Whatever the people who quote that movie are trying to accomplish by telling their friends and neighbours by saying they live their lives a quarter-mile at a time - again, I have no idea - it made me think about how Jess and I live our lives one five-minute timer at a time.
I might not be wearing a mechanic-looking shirt and I may not be as enticing as Vin Diesel, but it’s still a cool thing to say. And, frankly, according to the internet, which is always right, it takes about five minutes to walk a quarter-mile, so, maybe my life and the life of Vin Diesel’s character in the Fast and Furious movies aren’t so different after all.
Here’s the story. It all starts when my colleagues and I airdropped our cars over some mountains in Azerbaijan - wait, no, that’s a scene from Furious 7. The real story is that my daughter’s life is dominated by timers. I can’t remember how we first brought them into her life, but the timer function on our smartphones has become a third parent in our household.
Leaving the park? Set a timer. Getting ready to leave the house to go to the park? Set a timer. Going to bed? Set a timer. Getting up? Set a timer. Dinner time? Set a timer. Time to stop watching Paw Patrol? Set a timer.

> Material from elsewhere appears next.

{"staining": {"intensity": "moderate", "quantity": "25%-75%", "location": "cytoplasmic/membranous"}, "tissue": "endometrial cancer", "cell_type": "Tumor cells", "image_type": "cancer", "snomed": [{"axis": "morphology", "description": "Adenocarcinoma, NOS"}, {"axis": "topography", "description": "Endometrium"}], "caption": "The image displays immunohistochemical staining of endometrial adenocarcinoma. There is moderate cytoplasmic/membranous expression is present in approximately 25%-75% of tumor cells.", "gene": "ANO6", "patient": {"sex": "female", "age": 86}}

You get the point. We’re setting five-minute timers to move things along a dozen times a day. And, as you watch that time (literally) tick away, you wonder what else you could be doing that’s a bit more fun, productive, you name it. Now, if we’re outside playing with Tallulah or spending quality time with her, it’s not as though we watch the seconds click away. That scenario would be more at home when she’s watching something on her phone (one of my old phones she uses to watch Netflix or the like). But, when you live your life one five-minute timer at a time, like I do, it really makes you think about time, the value of time and how quickly it can tick on by.

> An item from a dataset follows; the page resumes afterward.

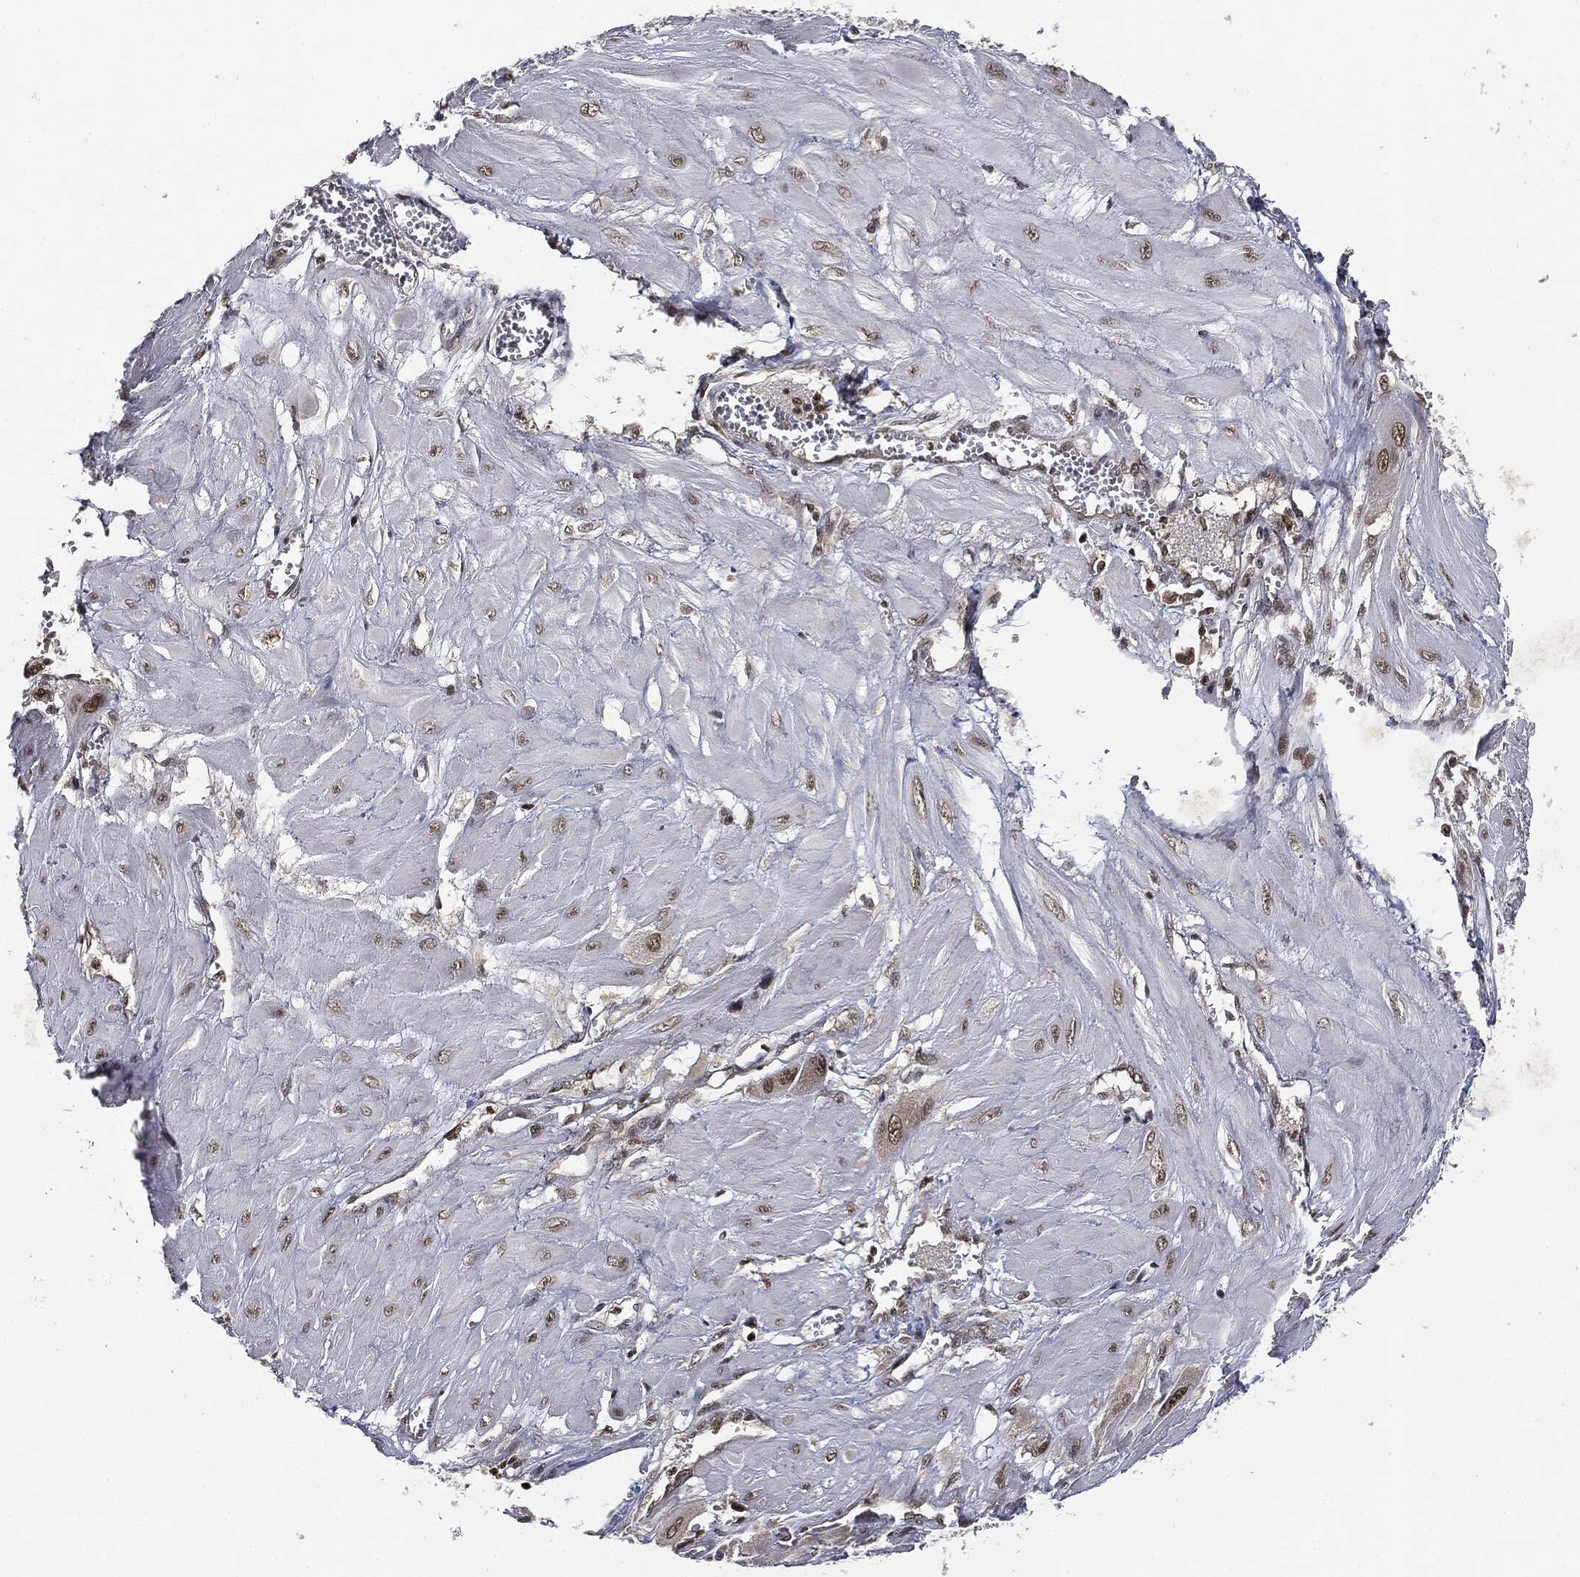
{"staining": {"intensity": "weak", "quantity": ">75%", "location": "nuclear"}, "tissue": "cervical cancer", "cell_type": "Tumor cells", "image_type": "cancer", "snomed": [{"axis": "morphology", "description": "Squamous cell carcinoma, NOS"}, {"axis": "topography", "description": "Cervix"}], "caption": "Immunohistochemistry (IHC) of human cervical squamous cell carcinoma demonstrates low levels of weak nuclear positivity in about >75% of tumor cells. (Stains: DAB in brown, nuclei in blue, Microscopy: brightfield microscopy at high magnification).", "gene": "TBC1D22A", "patient": {"sex": "female", "age": 34}}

When we’ve been out, whether it’s on the block for a walk or at the park to play, people have always wondered what’s going on when the timer ends and my pocket starts chiming. It’s funny to think of someone not knowing that that’s what’s going on, when it really is a kind of second nature in our household. There seems to be a timer going in one way or another almost all of the time. Having that clock ticking down, frankly, may stress some people out, but for us, it’s part of our lives.
Tallulah uses it to put off things she doesn’t necessarily want to do. So, as we took her to the calling-all-three-year-olds program at Hullett Central Public School and we thought ahead to her being in school, I think both of us wondered how many times a day she might be asked to do something by her new teacher, only to ask her to set a timer on her phone. Surely, it’s bound to happen.